=== PROMPT A ===
Copy the data entries word for word, from the start of the data entries up to and including the line with "Question: Is white".

[DRBD-user] drbd and pacemaker: unknown error on Redhat 6.1

Wed Jul 6 15:33:45 CEST 2011

Hello guys,

we have a problem getting pacemaker and drbd-8.3.11 running und RHEL 6.1
We also tried drbd-8.3.9.

Pacemaker itself works perfectly when you take over ips or start daemons,
but we cant get it to manage drbd resources and mount a drbd filesystem.

The problem is: When pacemaker tries to mount the drbd filesystem
we get the error:
fs0_start_0 (node=lb02, call=31, rc=1, status=complete): unknown error

We compiled drbd using:
./configure --enable-spec --with-km --prefix=/
make tgz
cp drbd*.tar.gz `rpm -E _sourcedir`
rpmbuild -bb drbd.spec
rpmbuild -bb drbd-km.spec
and then installed the resulting rpms.

=== PROMPT B ===
Reproduce the forum post from "[DRBD-user] drbd and" up to and including "a drbd filesystem.", substituting "services" for "daemons".

Data entries:
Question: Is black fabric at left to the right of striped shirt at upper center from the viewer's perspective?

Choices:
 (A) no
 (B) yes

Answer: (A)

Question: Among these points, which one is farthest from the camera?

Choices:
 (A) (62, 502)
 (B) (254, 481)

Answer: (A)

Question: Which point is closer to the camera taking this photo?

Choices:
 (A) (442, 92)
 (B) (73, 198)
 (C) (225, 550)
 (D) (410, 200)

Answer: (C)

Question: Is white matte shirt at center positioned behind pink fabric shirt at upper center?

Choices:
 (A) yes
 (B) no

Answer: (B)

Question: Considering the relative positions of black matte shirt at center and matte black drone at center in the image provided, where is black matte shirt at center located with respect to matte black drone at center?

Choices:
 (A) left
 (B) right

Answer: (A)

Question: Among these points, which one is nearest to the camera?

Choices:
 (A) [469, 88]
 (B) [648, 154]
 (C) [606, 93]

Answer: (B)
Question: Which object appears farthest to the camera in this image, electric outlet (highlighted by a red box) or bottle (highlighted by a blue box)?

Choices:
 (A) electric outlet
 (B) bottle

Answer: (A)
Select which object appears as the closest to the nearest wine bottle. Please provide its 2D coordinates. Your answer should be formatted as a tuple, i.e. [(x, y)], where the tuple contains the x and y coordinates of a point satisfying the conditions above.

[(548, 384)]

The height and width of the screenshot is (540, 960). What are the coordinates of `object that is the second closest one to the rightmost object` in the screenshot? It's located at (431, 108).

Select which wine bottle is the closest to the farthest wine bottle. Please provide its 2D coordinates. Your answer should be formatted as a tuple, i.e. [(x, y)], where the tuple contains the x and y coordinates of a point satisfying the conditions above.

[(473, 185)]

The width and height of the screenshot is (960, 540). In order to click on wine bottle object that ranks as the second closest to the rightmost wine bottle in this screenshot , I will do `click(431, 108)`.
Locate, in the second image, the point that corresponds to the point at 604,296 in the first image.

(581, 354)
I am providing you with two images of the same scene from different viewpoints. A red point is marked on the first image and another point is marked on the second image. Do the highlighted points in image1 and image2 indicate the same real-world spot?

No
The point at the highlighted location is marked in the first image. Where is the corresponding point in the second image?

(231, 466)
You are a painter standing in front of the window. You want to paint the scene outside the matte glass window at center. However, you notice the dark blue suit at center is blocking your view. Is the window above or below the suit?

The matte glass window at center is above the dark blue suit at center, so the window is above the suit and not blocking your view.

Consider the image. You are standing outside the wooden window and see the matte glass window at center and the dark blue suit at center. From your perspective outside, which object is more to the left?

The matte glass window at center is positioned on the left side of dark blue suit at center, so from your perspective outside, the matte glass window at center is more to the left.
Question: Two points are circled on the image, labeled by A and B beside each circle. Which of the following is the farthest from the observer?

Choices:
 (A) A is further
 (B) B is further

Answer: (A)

=== EXERCISE RESULT A ===
Question: Is black fabric at left to the right of striped shirt at upper center from the viewer's perspective?

Choices:
 (A) no
 (B) yes

Answer: (A)

Question: Among these points, which one is farthest from the camera?

Choices:
 (A) (62, 502)
 (B) (254, 481)

Answer: (A)

Question: Which point is closer to the camera taking this photo?

Choices:
 (A) (442, 92)
 (B) (73, 198)
 (C) (225, 550)
 (D) (410, 200)

Answer: (C)

Question: Is white matte shirt at center positioned behind pink fabric shirt at upper center?

=== EXERCISE RESULT B ===
[DRBD-user] drbd and pacemaker: unknown error on Redhat 6.1

Wed Jul 6 15:33:45 CEST 2011

Hello guys,

we have a problem getting pacemaker and drbd-8.3.11 running und RHEL 6.1
We also tried drbd-8.3.9.

Pacemaker itself works perfectly when you take over ips or start services,
but we cant get it to manage drbd resources and mount a drbd filesystem.